Additional intriguing issues, somewhat tricky to address, are (i) does PCC hypometabolism remain related to local atrophy even after correcting for partial volume effects, as a reflection of local burden of neuronal damage? and (ii) do additional mechanisms also contribute to PCC hypometabolism above and beyond actual volume loss and disconnection effects? To address these, we have reanalysed our data from Villain et al. (2008) aiming to assess the independent contribution of local atrophy and disconnection to the residual PCC hypometabolism after correction for partial volume effects, and the remaining part of PCC hypometabolism not explained by these two factors. Using the mean individual metabolic and grey matter Z-scores in the clusters of interest, we found partial volume effect-corrected PCC hypometabolism to be significantly related to local atrophy (Pearson r2=0.42; P=0.003) as well as cingulum bundle volume (Pearson r2=0.7; P=10−5; Fig. 1, blue slopes). We then included both the cingulum bundle white matter Z-scores and the PCC grey matter Z-scores as independent variables in a multiple regression analysis with PCC hypometabolism as the dependent variable. The model was found to be highly significant as a whole (multiple r2=0.70; P=10−5); the cingulum bundle alone was found to provide a significant independent contribution to this model (semi-partial r2=0.28; P=10−3), but PCC atrophy alone did not independently contribute to the model (semi-partial r2<0.01; p=0.68; see Fig. 1, orange slopes).
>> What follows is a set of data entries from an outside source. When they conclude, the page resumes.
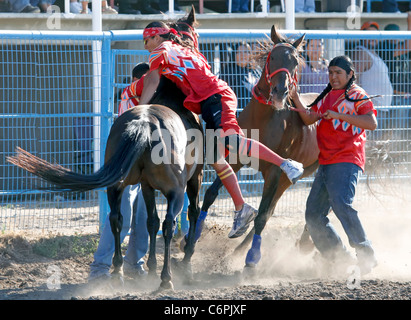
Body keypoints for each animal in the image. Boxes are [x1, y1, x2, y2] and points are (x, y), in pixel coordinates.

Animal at [7, 10, 204, 292]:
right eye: (192, 36)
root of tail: (144, 123)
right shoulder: (195, 177)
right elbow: (189, 214)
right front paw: (183, 263)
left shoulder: (146, 185)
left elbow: (149, 221)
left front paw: (149, 266)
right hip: (175, 188)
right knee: (168, 223)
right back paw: (166, 278)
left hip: (117, 185)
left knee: (117, 219)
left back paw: (119, 270)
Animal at [200, 26, 322, 272]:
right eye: (272, 57)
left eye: (295, 61)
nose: (279, 92)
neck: (265, 118)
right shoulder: (237, 156)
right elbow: (211, 193)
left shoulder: (274, 171)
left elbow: (262, 216)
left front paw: (252, 260)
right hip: (287, 179)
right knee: (274, 208)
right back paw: (237, 251)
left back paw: (304, 243)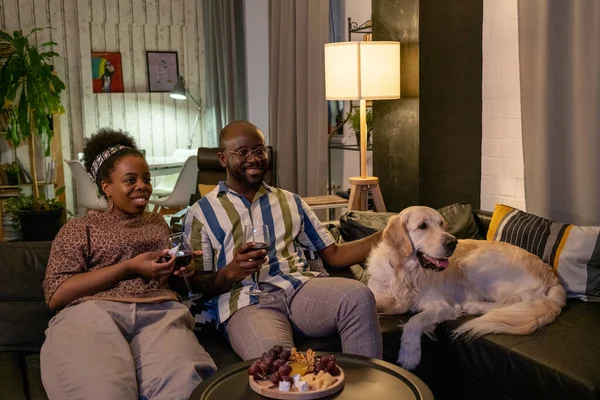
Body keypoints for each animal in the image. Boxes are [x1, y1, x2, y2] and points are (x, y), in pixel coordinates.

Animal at [366, 208, 568, 370]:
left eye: (442, 224)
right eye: (422, 226)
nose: (452, 242)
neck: (405, 273)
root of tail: (551, 273)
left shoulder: (441, 306)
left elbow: (415, 320)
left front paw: (409, 354)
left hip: (474, 262)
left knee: (513, 301)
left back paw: (471, 306)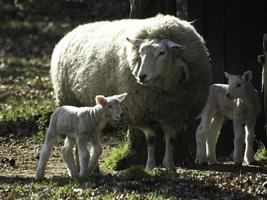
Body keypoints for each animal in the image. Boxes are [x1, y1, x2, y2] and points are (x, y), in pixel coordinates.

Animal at [50, 14, 213, 170]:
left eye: (162, 53)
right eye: (140, 53)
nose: (141, 76)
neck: (165, 90)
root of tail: (71, 31)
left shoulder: (174, 114)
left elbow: (170, 139)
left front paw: (169, 165)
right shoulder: (140, 113)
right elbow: (151, 139)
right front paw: (150, 165)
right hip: (70, 100)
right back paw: (80, 166)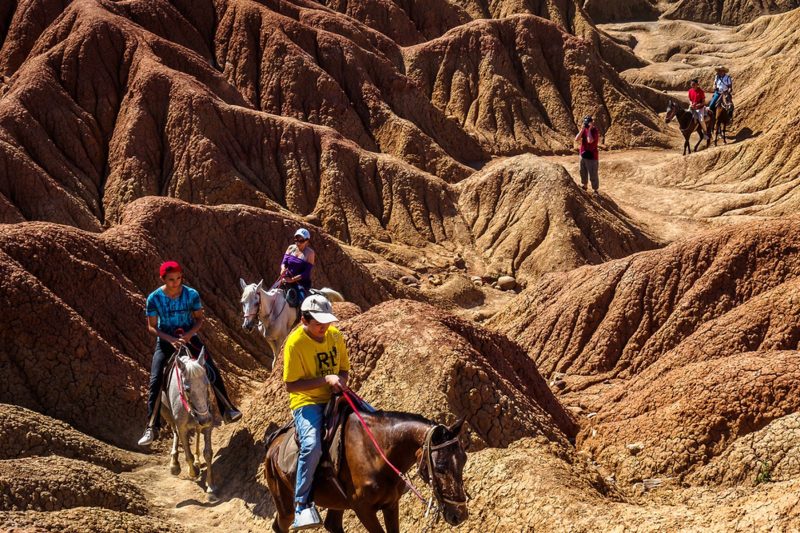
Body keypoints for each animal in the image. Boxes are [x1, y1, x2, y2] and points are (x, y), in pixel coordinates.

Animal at [159, 348, 217, 492]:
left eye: (207, 384)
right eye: (187, 389)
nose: (205, 418)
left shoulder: (207, 424)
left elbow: (208, 453)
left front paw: (211, 485)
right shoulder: (182, 428)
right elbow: (187, 453)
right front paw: (193, 471)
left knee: (197, 433)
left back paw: (196, 460)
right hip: (166, 413)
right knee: (175, 432)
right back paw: (174, 464)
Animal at [266, 412, 468, 532]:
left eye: (464, 460)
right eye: (440, 466)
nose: (460, 515)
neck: (375, 454)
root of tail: (273, 446)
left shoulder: (391, 504)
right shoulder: (363, 510)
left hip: (336, 502)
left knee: (332, 524)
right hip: (285, 507)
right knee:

Thus, overall these data suggest that local atrophy does not independently contribute to PCC hypometabolism after partial volume effect correction, i.e. FDG uptake per gram of brain tissue is not influenced by factors conducting to, associated with or downstream of, local atrophy, while disconnection explains a large fraction (here 70%) of this measurement. Beyond methodological factors, the remaining unexplained 30% of total variance probably reflects other non-atrophy-related functional alterations, e.g. amyloid deposition, and/or disconnection from other bundles. We are currently analysing the data from a longitudinal study which will hopefully help in elucidating the temporal sequence of events and the causal relationships between these.
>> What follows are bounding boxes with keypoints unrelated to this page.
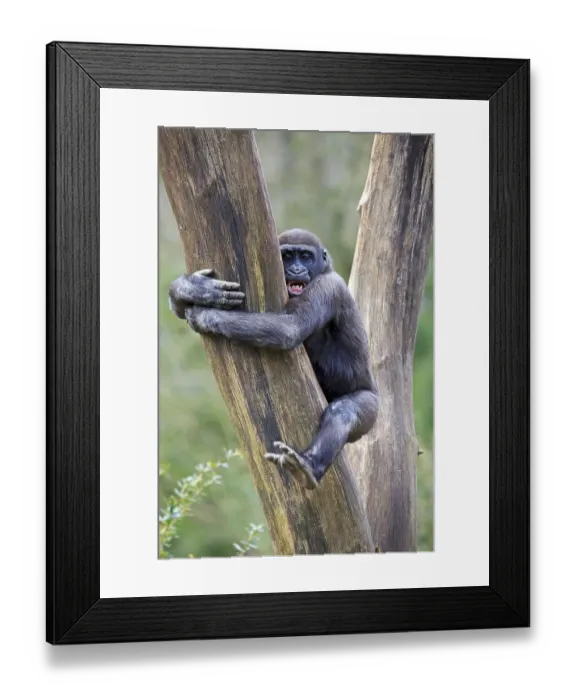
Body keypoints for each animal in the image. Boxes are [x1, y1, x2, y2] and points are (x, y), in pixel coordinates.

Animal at [168, 228, 379, 490]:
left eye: (305, 257)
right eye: (287, 256)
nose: (296, 269)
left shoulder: (328, 288)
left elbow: (290, 327)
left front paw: (207, 315)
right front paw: (190, 288)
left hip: (372, 408)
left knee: (345, 411)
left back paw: (308, 466)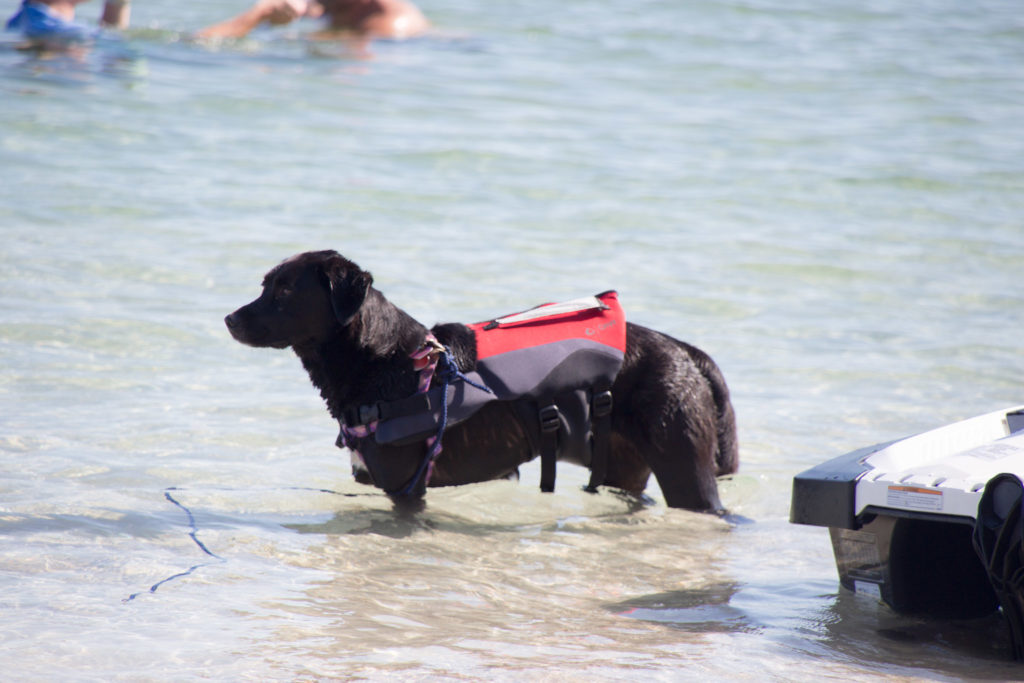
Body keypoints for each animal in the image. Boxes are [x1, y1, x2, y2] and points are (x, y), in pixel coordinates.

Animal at [226, 250, 737, 511]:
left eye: (284, 290)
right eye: (264, 284)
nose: (229, 319)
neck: (388, 362)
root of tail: (684, 350)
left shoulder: (407, 489)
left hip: (685, 469)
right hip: (623, 466)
Figure 1. Contribution of local atrophy and cingulum bundle disruption to PVE-corrected PCC hypometabolism.

Figure 1

PCC hypometabolism is significantly correlated to both Cingulum white matter atrophy (A) and PCC Grey Matter atrophy (B) when assessed separately (blue slopes). However, only Cingulum bundle disruption remained significantly related to PVE-corrected PCC hypometabolism when controlling for PCC atrophy (A, orange slopes), whereas PCC atrophy did not independently contribute to PCC hypometabolism when Cingulum white matter atrophy was controlled (B, orange).